Type and Identifier Labels

We decided to raise Types and Identifiers out of the other node's properties and make them separate nodes. We hope that this speeds up access to a given node (currently the graph is small so performance differences are negligible).

  • Type: Represents a category that can be used to quickly search through the graph using facets. (e.g. a search for 'EAGER' can return both Projects and Awards, 'Data Management Plan' will return all documents of that type, etc.) Types are defined as we load data into the graph. Types also include URLs to controlled vocabulary.

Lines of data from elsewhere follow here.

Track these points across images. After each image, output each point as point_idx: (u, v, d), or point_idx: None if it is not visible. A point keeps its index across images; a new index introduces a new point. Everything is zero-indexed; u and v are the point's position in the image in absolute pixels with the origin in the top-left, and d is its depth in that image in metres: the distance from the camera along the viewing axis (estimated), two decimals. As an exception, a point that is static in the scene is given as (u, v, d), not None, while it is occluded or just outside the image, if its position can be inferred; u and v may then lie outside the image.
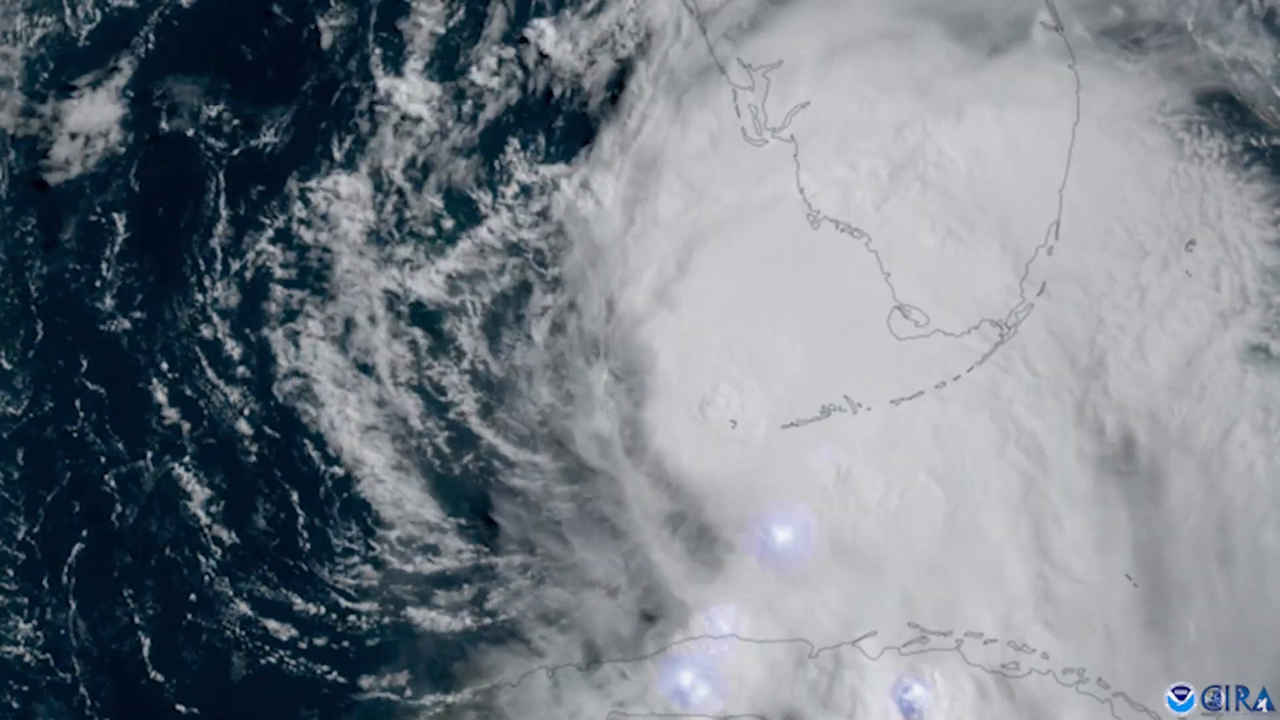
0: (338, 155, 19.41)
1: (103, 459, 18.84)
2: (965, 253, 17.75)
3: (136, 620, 18.45)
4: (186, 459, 18.86)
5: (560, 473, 18.56)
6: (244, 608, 18.30)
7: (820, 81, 18.50)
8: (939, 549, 17.23)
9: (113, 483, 18.80)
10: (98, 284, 19.41)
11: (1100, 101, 17.65)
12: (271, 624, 18.28)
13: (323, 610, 18.32)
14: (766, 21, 18.86)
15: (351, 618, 18.28)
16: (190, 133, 19.74)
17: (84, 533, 18.77)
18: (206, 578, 18.43)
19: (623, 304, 18.68)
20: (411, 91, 19.49)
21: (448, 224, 19.13)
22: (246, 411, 18.93)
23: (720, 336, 18.29)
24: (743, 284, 18.37)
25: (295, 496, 18.56)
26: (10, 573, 18.67)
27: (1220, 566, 16.34)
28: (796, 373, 17.95)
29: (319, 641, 18.26)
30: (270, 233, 19.29)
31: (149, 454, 18.83)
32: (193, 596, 18.40)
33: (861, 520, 17.46)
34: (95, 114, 19.99)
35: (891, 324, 17.60)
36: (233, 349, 19.10)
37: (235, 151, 19.63)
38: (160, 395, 19.10)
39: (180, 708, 18.28)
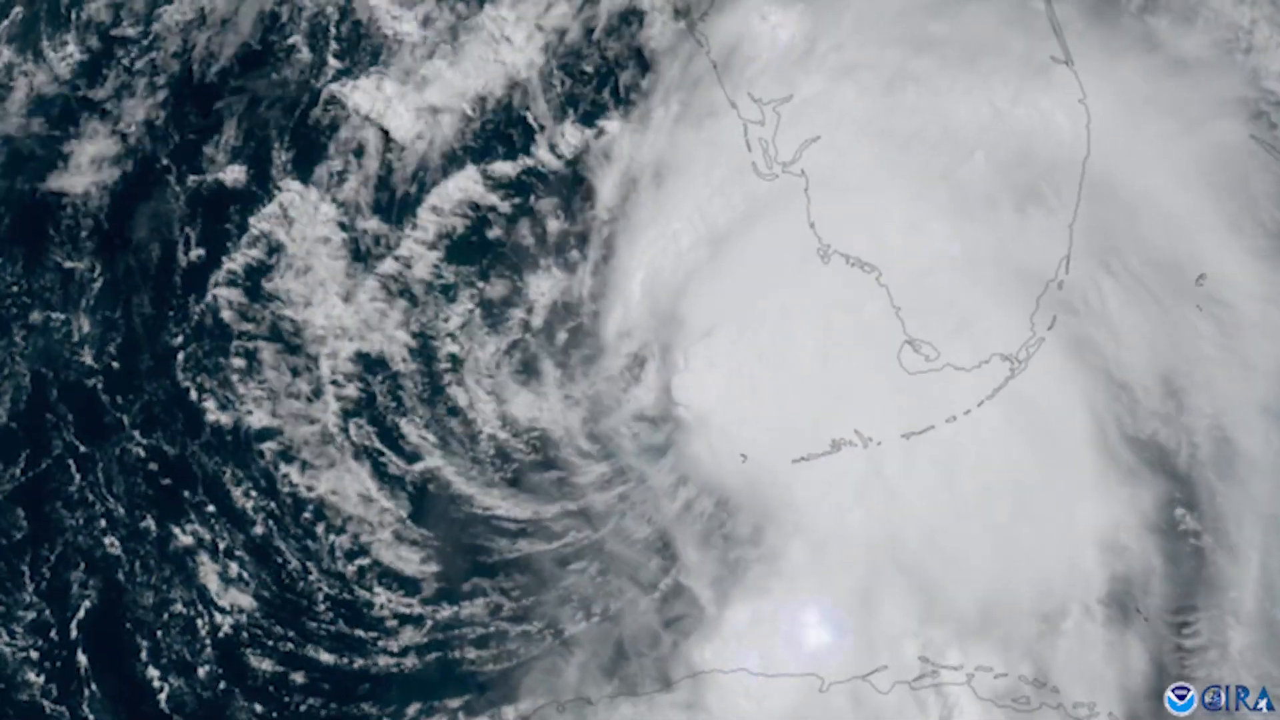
0: (307, 184, 18.94)
1: (103, 521, 18.52)
2: (1048, 220, 16.93)
3: (151, 671, 18.37)
4: (192, 521, 18.61)
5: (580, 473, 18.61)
6: (267, 664, 18.27)
7: (862, 30, 17.75)
8: (988, 551, 16.92)
9: (116, 544, 18.52)
10: (76, 337, 18.86)
11: (1231, 81, 16.77)
12: (298, 676, 18.26)
13: (361, 662, 18.32)
14: None
15: (393, 670, 18.30)
16: (164, 166, 19.10)
17: (91, 589, 18.54)
18: (223, 633, 18.35)
19: (622, 300, 18.64)
20: (384, 112, 18.94)
21: (425, 238, 18.90)
22: (241, 481, 18.65)
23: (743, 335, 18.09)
24: (752, 294, 18.18)
25: (311, 565, 18.47)
26: (19, 629, 18.45)
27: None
28: (810, 403, 17.73)
29: (351, 689, 18.32)
30: (240, 278, 18.78)
31: (149, 517, 18.55)
32: (209, 650, 18.33)
33: (909, 530, 17.27)
34: (80, 151, 19.25)
35: (901, 358, 17.37)
36: (214, 413, 18.75)
37: (202, 187, 19.01)
38: (150, 458, 18.73)
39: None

  • Identifier: Represents values that are unique to the node they identify. (e.g. unique local system ids, URL landing pages, DOIs and ARKs, email addresses, etc.)

Contributed_to relationship

The CONTRIBUTED_TO relationship includes a property called roles. This property helps define how the person contributed to the Project or Dataset (e.g. PI, Co-PI, Program manager/officer, Data Curation Librarian, etc.)

Preservation of source

Each node and relationship has a sources property. This array contains a list of all the systems that have identified the node or relationship. This information can be useful in several situations:

  • Future APIs: an API could be built that allows an external system to use its own internal identifiers as an entry point into the graph. For example: match (i:Identifier {value: 'https://www.my-system.org/project/12345'})-[r:IDENTIFIES]-(p:Project)-[]-(u:Person) WHERE ANY(source IN r.sources WHERE source = 'my_system') RETURN p,u allows 'my_system' to find a Project based on its own internal URL landing page for the project. Once the node is located, any other nodes could be returned to 'my_system' regardless of the source of the information.
  • Data Validation: When multiple sources identify a node or a relationship between nodes there is greater confidence that the information is valid. For example if both the NSF Awards API and BCO-DMO's system assert that Dr. John Doe was the PI for Project A then we can consider this information more reliable than if it came from a single source.